Following Kevin Murphy’s nice paper, Conjugate Bayesian analysis of the Gaussian distribution, we can easily evaluate the posterior probability distribution of a normal likelihood, and a normal-gamma conjugate prior. The posterior probability distribution is also a normal-gamma distribution with

\[\begin{aligned} \kappa_n &= \kappa_0 + n \\ \alpha_n &= \alpha_0 + n/2 \\ \mu_n &= \mu_0 \frac{\kappa_0\mu_0+n\bar{x}}{\kappa_n}\\ \beta_n &= \beta_0 + \frac{1}{2}\sum_{i=1}^n (x_i - \bar{x})^2 + \frac{\kappa_0 n (\bar{x} - \mu_0)^2}{2\kappa_n}, \end{aligned}\]

where \(n\) is the number of datapoints in the set of products at the particular \(\tau\) being evaluated, and \(\bar{x}\) is the mean of those products in that set.

Posterior Marginals

Actually, if we’re just interested in the autocorrelation function, we dont’ really care about \(\lambda\), so we can marginalize it out of the posterior distribution given above. The posterior marginal for \(\mu\) alone given the data, \(\{A(t_i)A(t_i+\tau)\}\), is a Student’s T distribution

\[p(\mu \vert \mu_n, \kappa_n, \alpha_n, \beta_n, \{A(t_i)A(t_i+\tau)\}) = T_{2 \alpha_n} \left( \mu \vert \mu_n, \frac{\beta_n}{\alpha_n\kappa_n}\right),\]

where the second argument is the variance parameter (\(\sigma^2\)). Note that the cumulative distribution function (CDF) of the Student’s T distribution can be used to calculate the credible intervals on \(\mu\) given this marginalized posterior probability distribution.

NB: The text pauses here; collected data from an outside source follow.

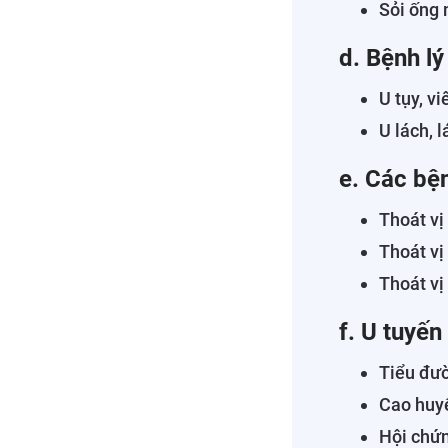
Sỏi ống 
d. Bệnh lý
U tụy, v
U lách, 
e. Các bện
Thoát vị
Thoát vị
Thoát vị
f. U tuyến
Tiểu đườ
Cao huy
Hội chứ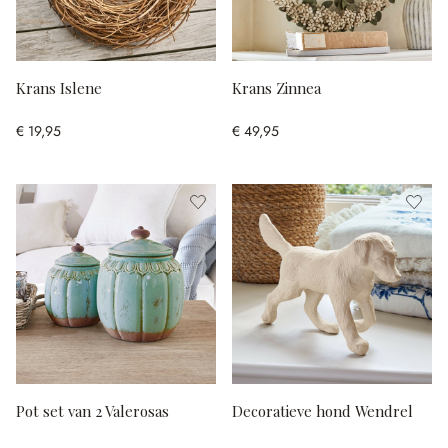
Krans Islene
Krans Zinnea
€ 19,95
€ 49,95
Pot set van 2 Valerosas
Decoratieve hond Wendrel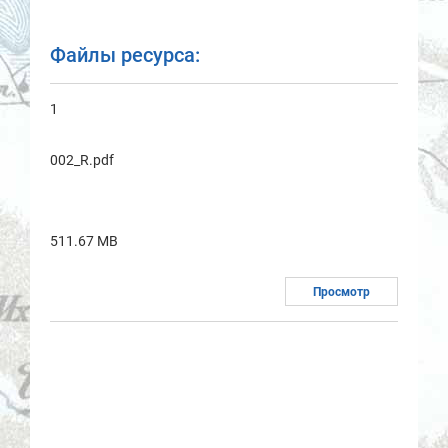
Файлы ресурса:
1
002_R.pdf
511.67 MB
Просмотр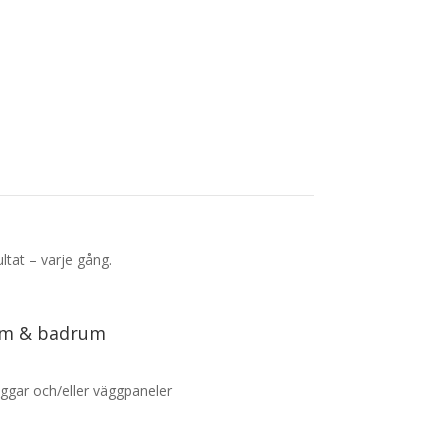
ltat – varje gång.
um & badrum
äggar och/eller väggpaneler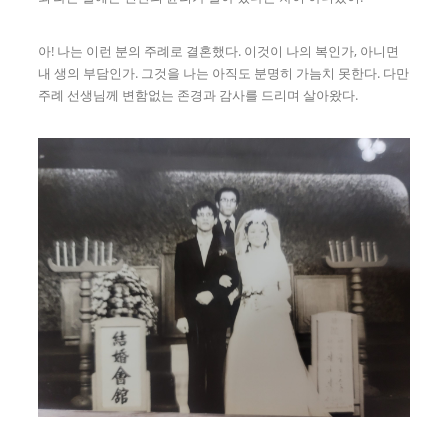
아! 나는 이런 분의 주례로 결혼했다. 이것이 나의 복인가, 아니면
내 생의 부담인가. 그것을 나는 아직도 분명히 가늠치 못한다. 다만
주례 선생님께 변함없는 존경과 감사를 드리며 살아왔다.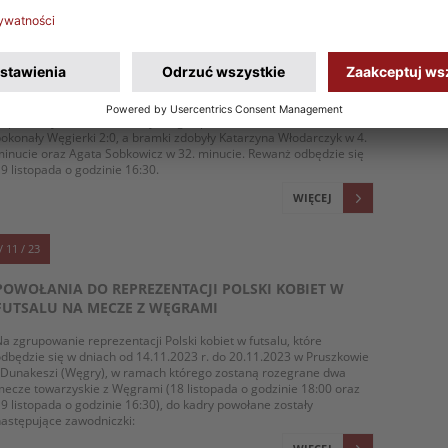
/ 11 / 23
REPREZENTACJA POLSKI KOBIET W FUTSALU
POKONAŁA WĘGRY
rwa zgrupowanie reprezentacji Polski kobiet w futsalu.
W pierwszym meczu towarzyskiego spotkania biało-czerwone
okonały Węgierki 2:0, a bramki zdobyły Katarzyna Włodarczyk w 4.
inucie oraz Agata Sobkowicz w 32. minucie. Rewanż odbędzie się
9 listopada o godzinie 16:30.
WIĘCEJ
/ 11 / 23
POWOŁANIA DO REPREZENTACJI POLSKI KOBIET W
FUTSALU NA MECZE Z WĘGRAMI
a zgrupowanie reprezentacji Polski kobiet w futsalu, które
dbędzie się w dniach od 14.11.2023 r. do 20.11.2023 w Pruszkowie
 Dunakeszi (Węgry), w ramach którego zostaną rozegrane dwa
ecze towarzyskie z Węgrami (18 listopada o godzinie 18:00 oraz
9 listopada o godzinie 16:30), do kadry powołane zostały
astępujące zawodniczki: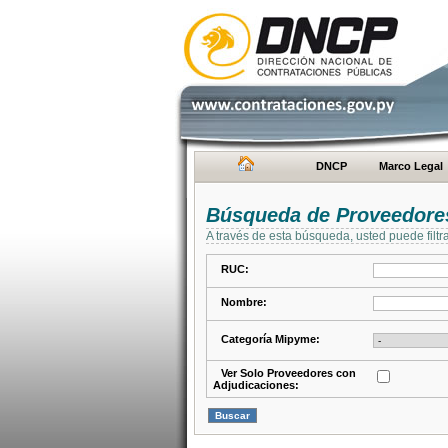
DNCP
Marco Legal
Búsqueda de Proveedore
A través de esta búsqueda, usted puede filtr
RUC:
Nombre:
Categoría Mipyme:
Ver Solo Proveedores con
Adjudicaciones: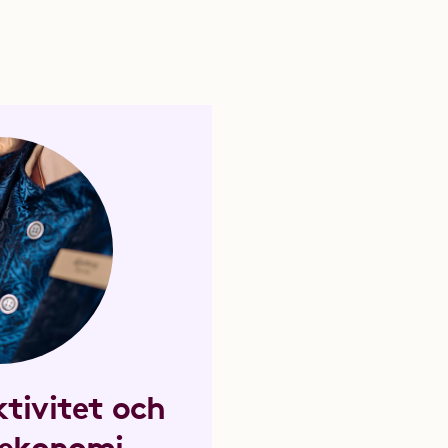
tivitet och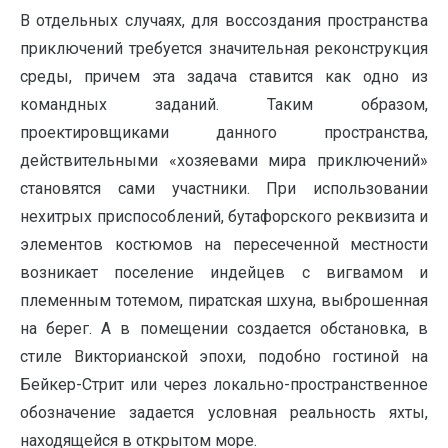
В отдельных случаях, для воссоздания пространства
приключений требуется значительная реконструкция
среды, причем эта задача ставится как одно из
командных заданий. Таким образом,
проектировщиками данного пространства,
действительными «хозяевами мира приключений»
становятся сами участники. При использовании
нехитрых приспособлений, бутафорского реквизита и
элементов костюмов на пересеченной местности
возникает поселение индейцев с вигвамом и
племенным тотемом, пиратская шхуна, выброшенная
на берег. А в помещении создается обстановка, в
стиле Викторианской эпохи, подобно гостиной на
Бейкер-Стрит или через локально-пространственное
обозначение задается условная реальность яхты,
находящейся в открытом море.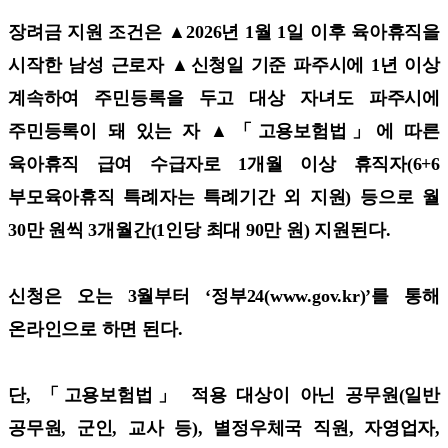
장려금 지원 조건은 ▲2026년 1월 1일 이후 육아휴직을
시작한 남성 근로자 ▲신청일 기준 파주시에 1년 이상
계속하여 주민등록을 두고 대상 자녀도 파주시에
주민등록이 돼 있는 자 ▲「고용보험법」에 따른
육아휴직 급여 수급자로 1개월 이상 휴직자(6+6
부모육아휴직 특례자는 특례기간 외 지원) 등으로 월
30만 원씩 3개월간(1인당 최대 90만 원) 지원된다.
신청은 오는 3월부터 ‘정부24(www.gov.kr)’를 통해
온라인으로 하면 된다.
단, 「고용보험법」 적용 대상이 아닌 공무원(일반
공무원, 군인, 교사 등), 별정우체국 직원, 자영업자,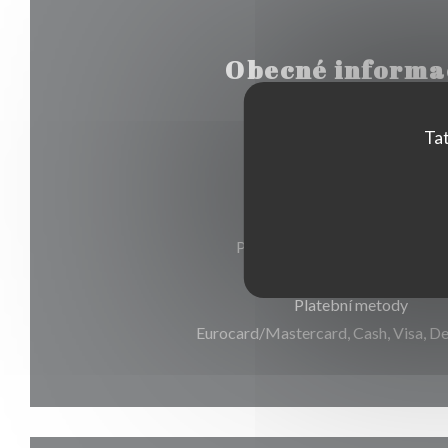
Obecné informa
Tat
Typ podniku
Služby
Private Hire, public parking, W
Platební metody
Eurocard/Mastercard, Cash, Visa, D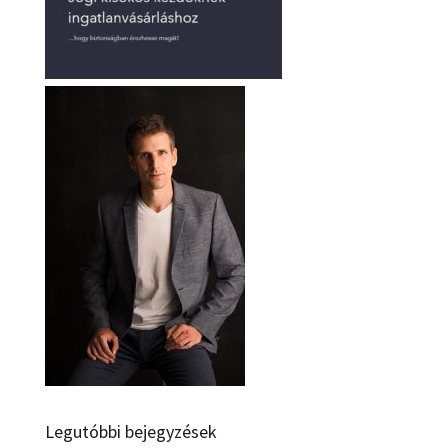
Legutóbbi bejegyzések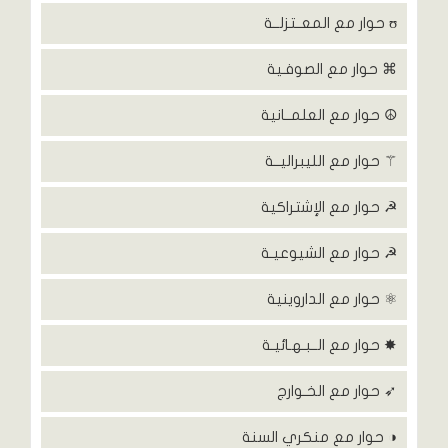
ʊ حوار مع المعــتزلــة
⌘ حوار مع الصوفـية
☮ حوار مع العلمــانية
⚚ حوار مع الليبراليــة
☭ حوار مع الإشتراكية
☭ حوار مع الشيوعيـة
⚛ حوار مع الداروينية
✸ حوار مع الــبـهـائيـة
➶ حوار مع الخـوارج
◑ حوار مع منكري السنة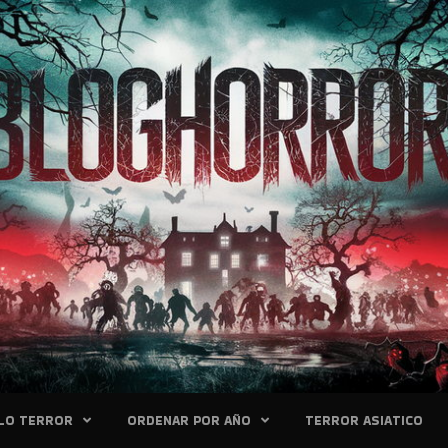
LO TERROR
ORDENAR POR AÑO
TERROR ASIATICO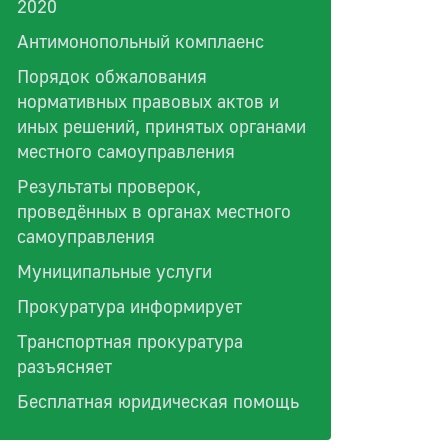
2020
Антимонопольный комплаенс
Порядок обжалования
нормативных правовых актов и
иных решений, принятых органами
местного самоуправления
Результаты проверок,
проведённых в органах местного
самоуправления
Муниципальные услуги
Прокуратура информирует
Транспортная прокуратура
разъясняет
Бесплатная юридическая помощь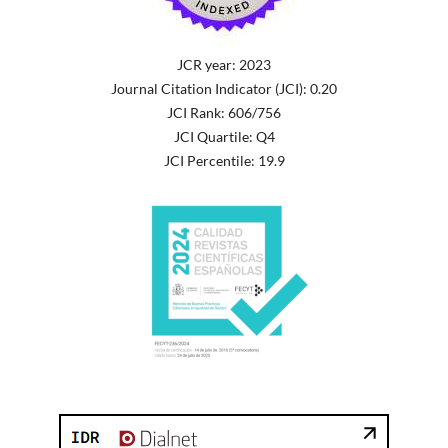
JCR year: 2023
Journal Citation Indicator (JCI): 0.20
JCI Rank: 606/756
JCI Quartile: Q4
JCI Percentile: 19.9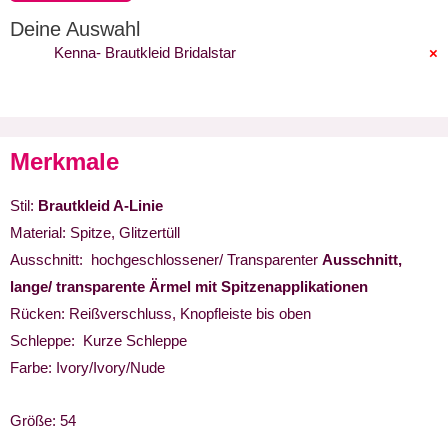
Deine Auswahl
Kenna- Brautkleid Bridalstar
×
Merkmale
Stil:
Brautkleid A-Linie
Material: Spitze, Glitzertüll
Ausschnitt: hochgeschlossener/ Transparenter
Ausschnitt,
lange/ transparente Ärmel mit Spitzenapplikationen
Rücken: Reißverschluss, Knopfleiste bis oben
Schleppe: Kurze Schleppe
Farbe: Ivory/Ivory/Nude
Größe: 54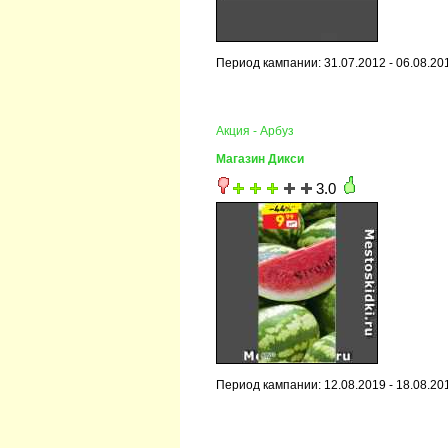
Период кампании: 31.07.2012 - 06.08.20
Акция - Арбуз
Магазин Дикси
3.0
Период кампании: 12.08.2019 - 18.08.20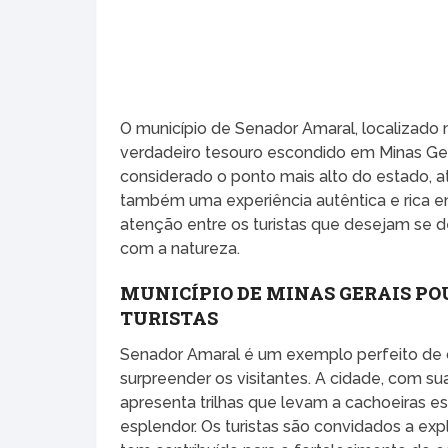
O município de Senador Amaral, localizado
verdadeiro tesouro escondido em Minas Ger
considerado o ponto mais alto do estado, 
também uma experiência autêntica e rica 
atenção entre os turistas que desejam se 
com a natureza.
MUNICÍPIO DE MINAS GERAIS P
TURISTAS
Senador Amaral é um exemplo perfeito de
surpreender os visitantes. A cidade, com su
apresenta trilhas que levam a cachoeiras e
esplendor. Os turistas são convidados a exp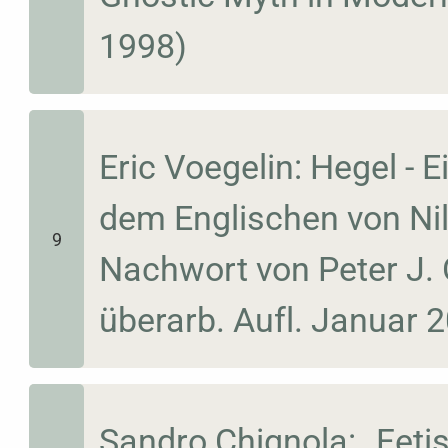
1998)
Eric Voegelin: Hegel - 
dem Englischen von Nil
9
Nachwort von Peter J. O
überarb. Aufl. Januar 
Sandro Chignola: „Feti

Precision of the Autocorrelation function

We can calculate the autocorrelation function as shown above, but this does not give any notion of the precision of the autocorrelation function (particularly at large \(\tau\)). Instead, we will use Bayesian inference to infer the posterior probability distribution describing the autocorrelation function at every delay. This will provide us with the mean value, and a credible interval - the latter of which provides an idea of the precision with with the autocorrelation function is defined at any given \(\tau\). The credible interval (95%) blows up at large \(\tau\) (i.e., n), showing us to be wary about using the mean value. Note, that the autocorrelation function is normalized to the first datapoint, \(\tau=0\).